▶ _TASK INSTRUCTIONS_
Begin with the line below holding "Lines per view: lens" and go on through the line holding "Under every image write", duplicating each line exactly and leaving out pictures.

▶ _SUPPLIED DATA_

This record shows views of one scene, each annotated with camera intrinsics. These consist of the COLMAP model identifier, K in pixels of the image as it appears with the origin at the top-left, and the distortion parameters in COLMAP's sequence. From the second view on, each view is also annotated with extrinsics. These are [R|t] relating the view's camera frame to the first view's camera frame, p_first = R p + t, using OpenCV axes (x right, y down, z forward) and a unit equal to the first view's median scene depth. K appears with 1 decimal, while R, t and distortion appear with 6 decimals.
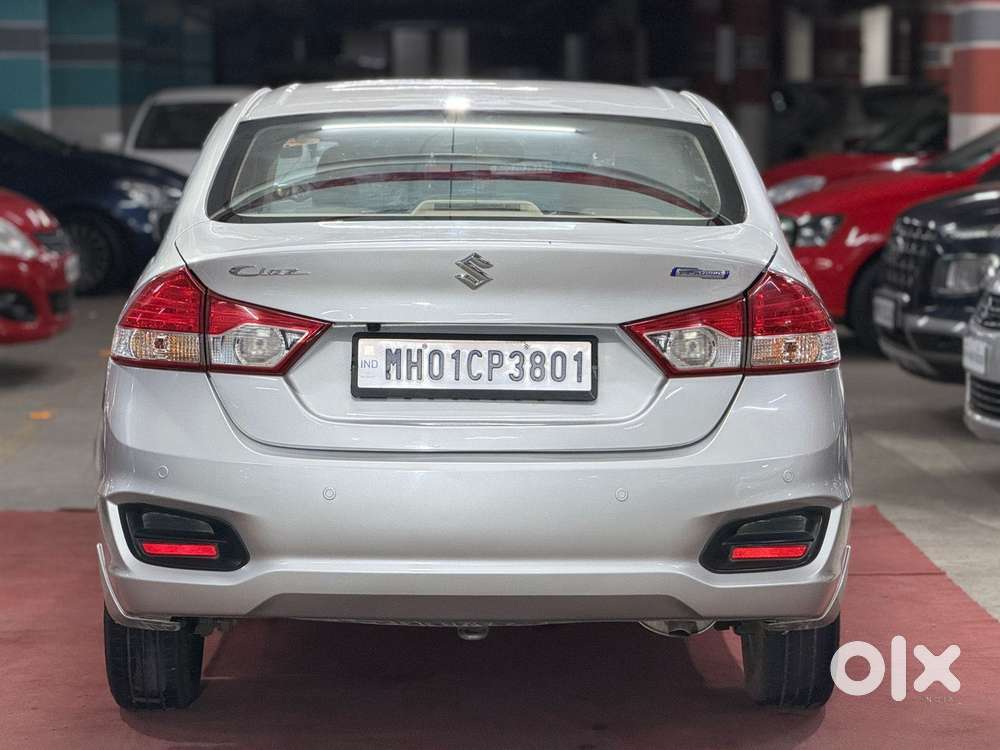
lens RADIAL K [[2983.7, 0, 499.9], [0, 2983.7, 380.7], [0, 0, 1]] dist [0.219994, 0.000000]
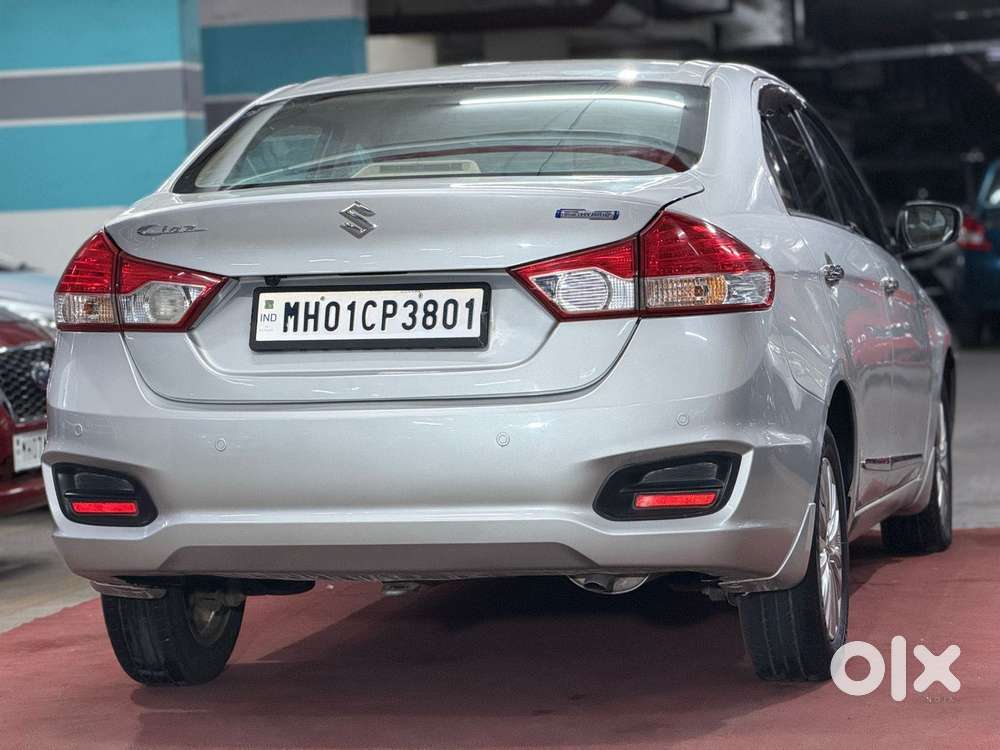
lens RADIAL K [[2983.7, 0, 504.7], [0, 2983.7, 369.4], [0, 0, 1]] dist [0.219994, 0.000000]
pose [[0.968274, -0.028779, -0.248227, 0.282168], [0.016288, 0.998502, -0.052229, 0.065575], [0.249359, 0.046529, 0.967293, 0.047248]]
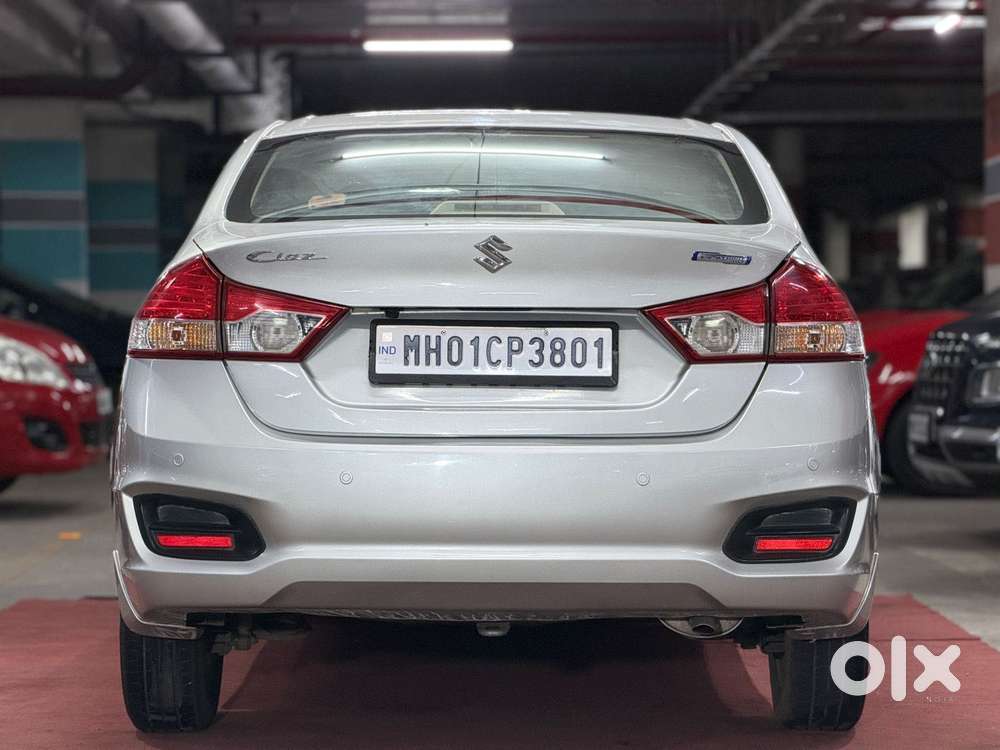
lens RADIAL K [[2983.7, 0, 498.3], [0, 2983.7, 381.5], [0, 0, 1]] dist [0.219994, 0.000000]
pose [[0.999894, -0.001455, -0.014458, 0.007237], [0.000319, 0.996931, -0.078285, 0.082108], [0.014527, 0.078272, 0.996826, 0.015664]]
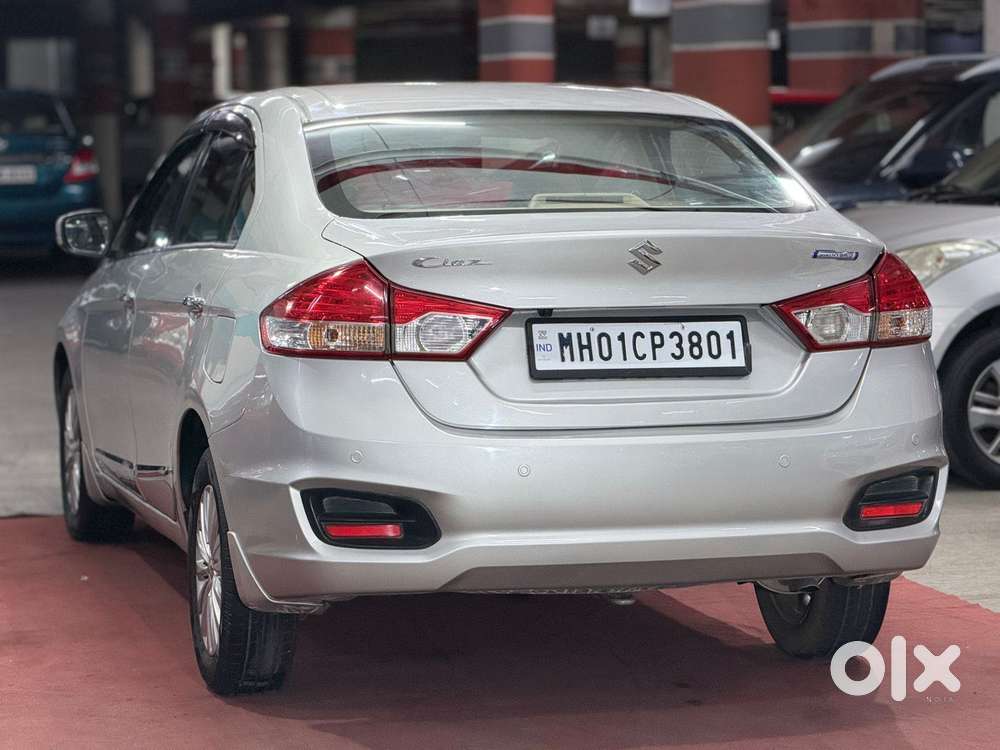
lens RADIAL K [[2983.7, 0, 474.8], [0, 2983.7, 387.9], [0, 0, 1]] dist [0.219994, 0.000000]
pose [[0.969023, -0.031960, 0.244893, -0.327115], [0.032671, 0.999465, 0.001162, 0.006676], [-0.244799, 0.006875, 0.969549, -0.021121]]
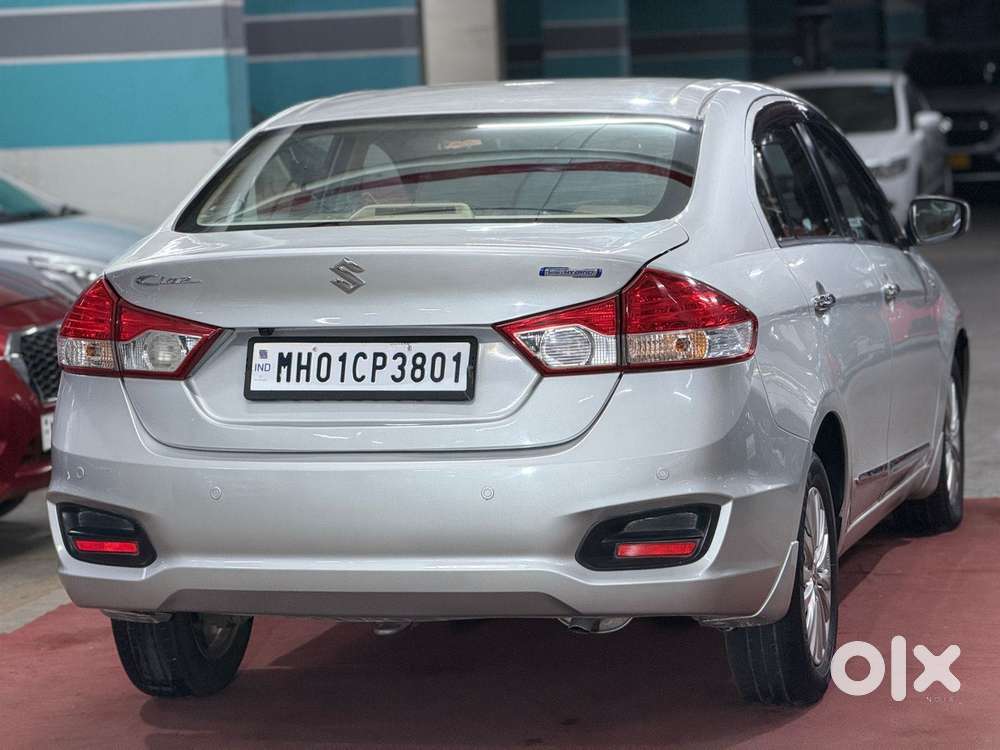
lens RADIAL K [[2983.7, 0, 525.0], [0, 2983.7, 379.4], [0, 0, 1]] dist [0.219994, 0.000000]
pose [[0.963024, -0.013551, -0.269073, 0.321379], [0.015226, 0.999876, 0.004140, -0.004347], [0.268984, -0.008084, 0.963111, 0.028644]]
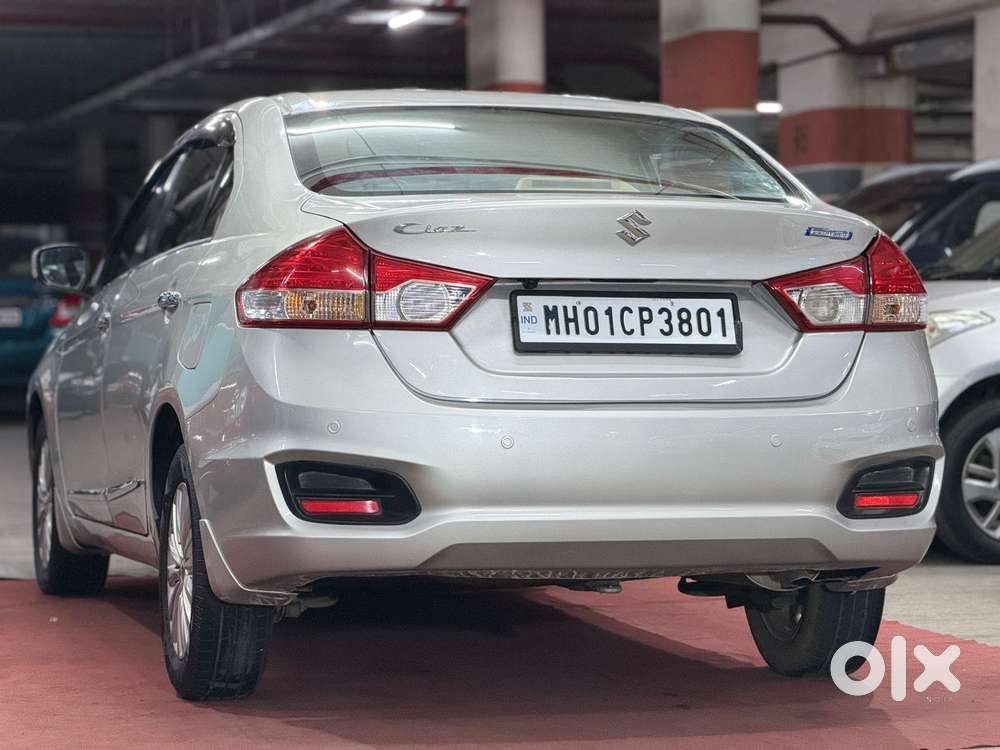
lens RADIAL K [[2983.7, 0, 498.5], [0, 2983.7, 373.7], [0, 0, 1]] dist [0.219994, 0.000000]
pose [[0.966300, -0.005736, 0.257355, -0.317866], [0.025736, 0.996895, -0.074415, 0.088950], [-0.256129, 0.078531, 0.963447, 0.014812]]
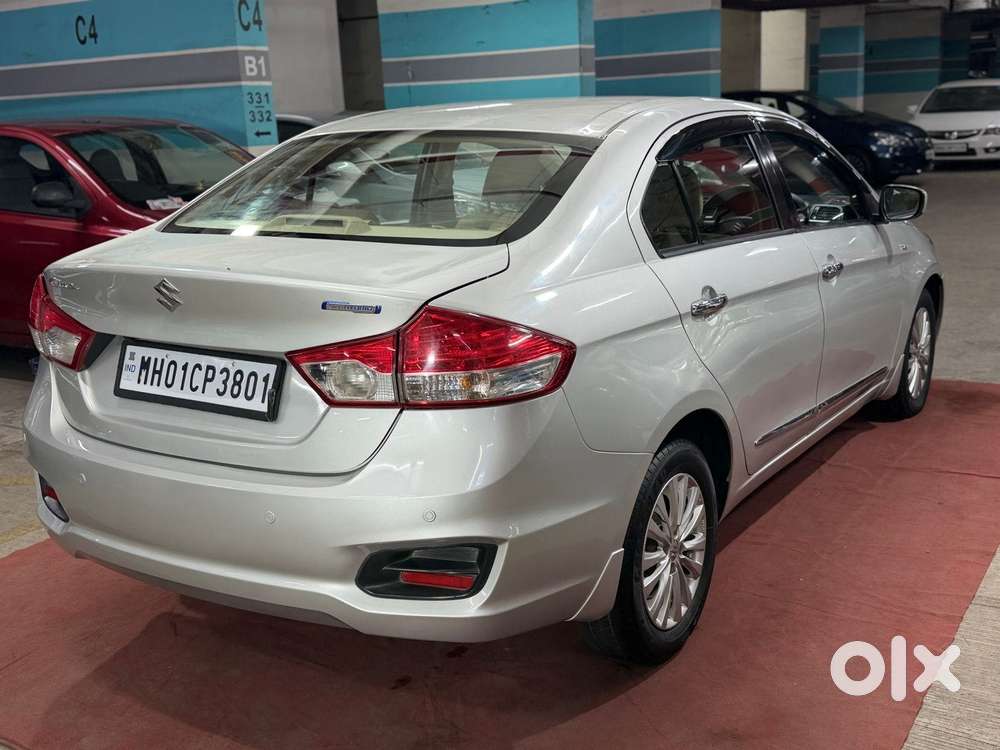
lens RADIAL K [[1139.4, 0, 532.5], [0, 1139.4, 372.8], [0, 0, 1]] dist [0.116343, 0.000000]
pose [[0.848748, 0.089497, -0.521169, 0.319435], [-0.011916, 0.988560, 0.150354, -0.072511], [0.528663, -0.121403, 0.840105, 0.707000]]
...
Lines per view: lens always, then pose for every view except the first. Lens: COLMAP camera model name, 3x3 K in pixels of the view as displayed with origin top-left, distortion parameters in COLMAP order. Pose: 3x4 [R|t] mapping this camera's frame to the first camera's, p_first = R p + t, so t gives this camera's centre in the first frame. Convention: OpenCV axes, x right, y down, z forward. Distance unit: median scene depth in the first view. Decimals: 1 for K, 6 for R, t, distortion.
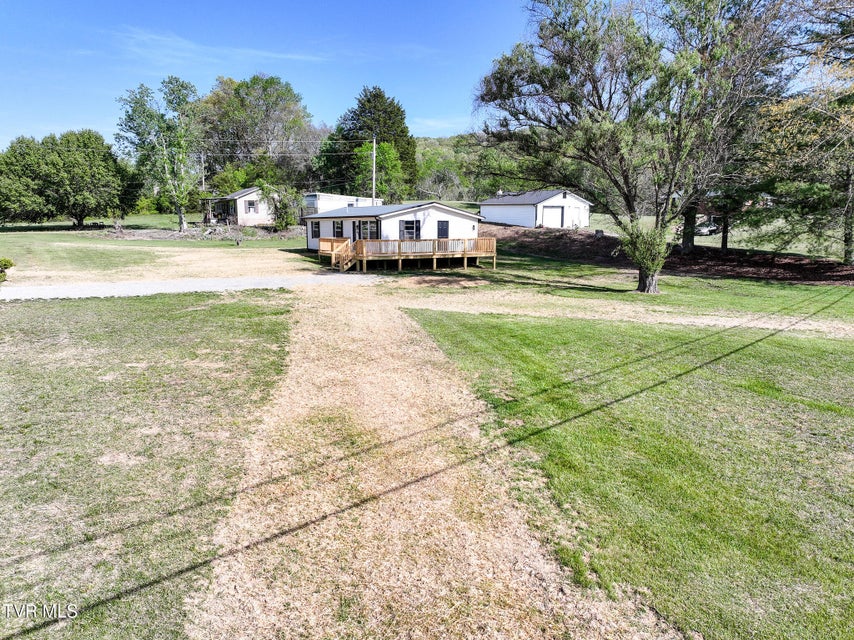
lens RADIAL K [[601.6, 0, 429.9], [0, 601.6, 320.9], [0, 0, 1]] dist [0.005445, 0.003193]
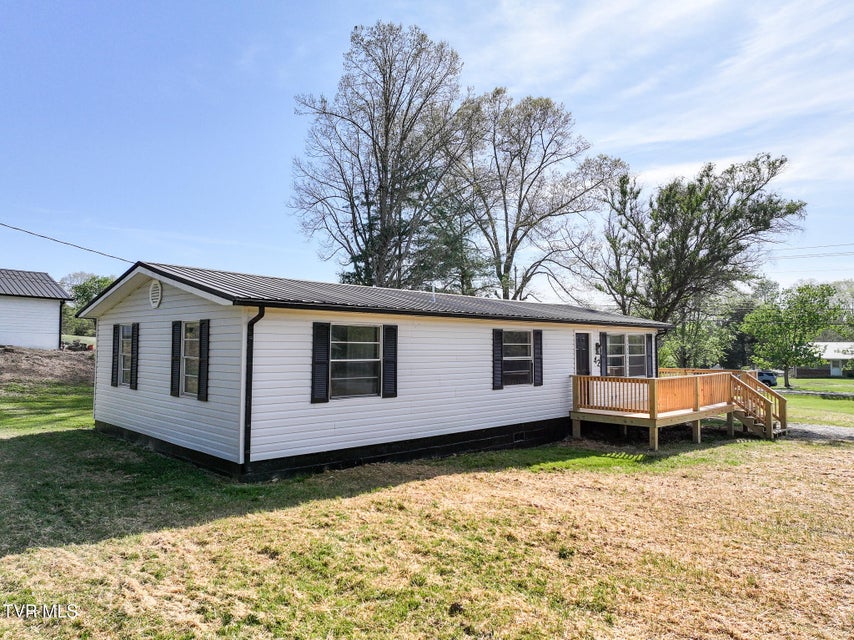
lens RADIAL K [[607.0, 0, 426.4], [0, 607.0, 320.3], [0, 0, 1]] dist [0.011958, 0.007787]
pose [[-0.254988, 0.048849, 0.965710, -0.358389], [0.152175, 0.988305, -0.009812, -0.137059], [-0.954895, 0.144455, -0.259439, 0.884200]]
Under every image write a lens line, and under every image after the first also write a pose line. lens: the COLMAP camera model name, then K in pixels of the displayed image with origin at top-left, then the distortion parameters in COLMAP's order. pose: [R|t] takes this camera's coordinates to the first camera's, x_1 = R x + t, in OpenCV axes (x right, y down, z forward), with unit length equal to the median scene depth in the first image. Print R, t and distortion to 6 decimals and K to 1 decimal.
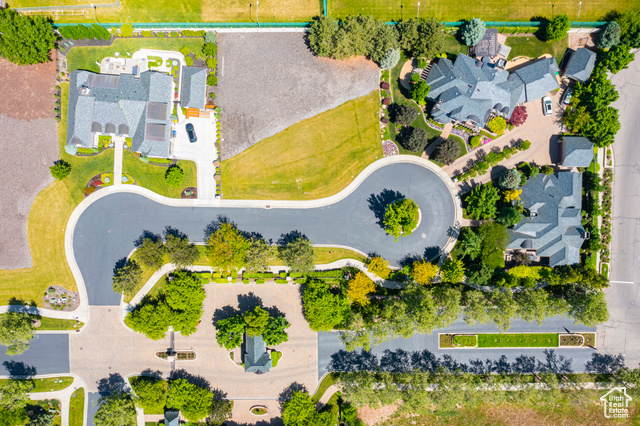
* * *
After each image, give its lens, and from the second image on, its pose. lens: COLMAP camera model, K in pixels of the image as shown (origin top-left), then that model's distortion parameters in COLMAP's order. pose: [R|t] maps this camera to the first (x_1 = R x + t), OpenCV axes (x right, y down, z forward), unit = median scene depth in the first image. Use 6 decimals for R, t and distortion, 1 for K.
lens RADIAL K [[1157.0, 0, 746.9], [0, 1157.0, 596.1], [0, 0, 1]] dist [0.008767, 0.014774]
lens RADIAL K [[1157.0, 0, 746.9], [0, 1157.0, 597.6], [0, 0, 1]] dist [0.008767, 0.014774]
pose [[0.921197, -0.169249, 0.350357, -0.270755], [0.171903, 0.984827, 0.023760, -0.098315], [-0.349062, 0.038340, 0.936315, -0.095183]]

▶ _RESPONSE AREA_
Lines per view: lens always, then pose for every view except the first. Lens: COLMAP camera model name, 3x3 K in pixels of the view as displayed with origin top-left, distortion parameters in COLMAP order. Pose: 3x4 [R|t] mapping this camera's frame to the first camera's, p_first = R p + t, so t gives this camera's centre in the first frame. Convention: OpenCV axes, x right, y down, z forward. Distance unit: median scene depth in the first view. Decimals: 1 for K, 6 for R, t, distortion.
lens RADIAL K [[601.6, 0, 429.9], [0, 601.6, 320.9], [0, 0, 1]] dist [0.005445, 0.003193]
lens RADIAL K [[607.0, 0, 426.4], [0, 607.0, 320.3], [0, 0, 1]] dist [0.011958, 0.007787]
pose [[-0.254988, 0.048849, 0.965710, -0.358389], [0.152175, 0.988305, -0.009812, -0.137059], [-0.954895, 0.144455, -0.259439, 0.884200]]
Under every image write a lens line, and under every image after the first also write a pose line. lens: the COLMAP camera model name, then K in pixels of the displayed image with origin at top-left, then the distortion parameters in COLMAP's order. pose: [R|t] takes this camera's coordinates to the first camera's, x_1 = R x + t, in OpenCV axes (x right, y down, z forward), with unit length equal to the median scene depth in the first image. Print R, t and distortion to 6 decimals and K to 1 decimal.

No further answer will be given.